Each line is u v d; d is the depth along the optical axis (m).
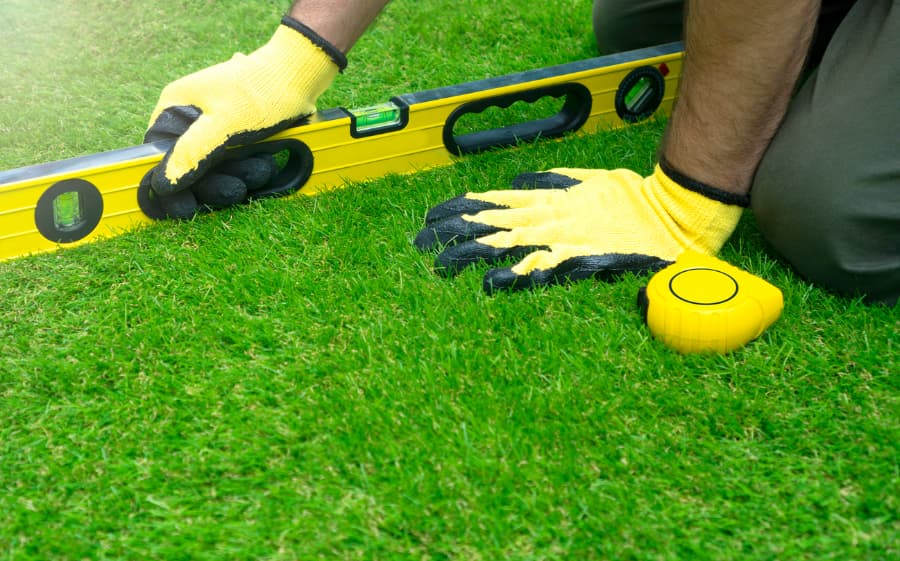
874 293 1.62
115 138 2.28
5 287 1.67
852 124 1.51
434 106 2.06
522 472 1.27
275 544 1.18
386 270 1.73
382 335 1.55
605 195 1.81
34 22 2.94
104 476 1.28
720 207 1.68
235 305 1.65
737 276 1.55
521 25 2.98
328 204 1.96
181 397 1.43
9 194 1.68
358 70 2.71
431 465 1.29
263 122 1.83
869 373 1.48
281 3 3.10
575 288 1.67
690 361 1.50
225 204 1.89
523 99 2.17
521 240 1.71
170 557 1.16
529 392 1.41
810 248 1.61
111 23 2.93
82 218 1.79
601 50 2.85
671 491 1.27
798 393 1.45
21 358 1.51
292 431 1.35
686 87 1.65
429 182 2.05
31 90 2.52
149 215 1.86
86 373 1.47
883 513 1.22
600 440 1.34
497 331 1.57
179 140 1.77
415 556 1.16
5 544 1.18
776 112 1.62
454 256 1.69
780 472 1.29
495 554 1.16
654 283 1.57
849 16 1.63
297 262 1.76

WHAT YOU NEED TO DO
Only the text is to be copied: please reproduce the records exactly and drop the pictures.

RESULT OF THE TASK
Each line is u v d; d is the depth along the optical axis (m).
874 293 1.62
115 138 2.28
5 287 1.67
852 124 1.51
434 106 2.06
522 472 1.27
275 544 1.18
386 270 1.73
382 335 1.55
605 195 1.81
34 22 2.94
104 476 1.28
720 207 1.68
235 305 1.65
737 276 1.55
521 25 2.98
328 204 1.96
181 397 1.43
9 194 1.68
358 70 2.71
431 465 1.29
263 122 1.83
869 373 1.48
281 3 3.10
575 288 1.67
690 361 1.50
225 204 1.89
523 99 2.17
521 240 1.71
170 557 1.16
529 392 1.41
810 248 1.61
111 23 2.93
82 218 1.79
601 50 2.85
671 491 1.27
798 393 1.45
21 358 1.51
292 431 1.35
686 87 1.65
429 182 2.05
31 90 2.52
149 215 1.86
86 373 1.47
883 513 1.22
600 440 1.34
497 331 1.57
179 140 1.77
415 556 1.16
5 544 1.18
776 112 1.62
454 256 1.69
780 472 1.29
495 554 1.16
654 283 1.57
849 16 1.63
297 262 1.76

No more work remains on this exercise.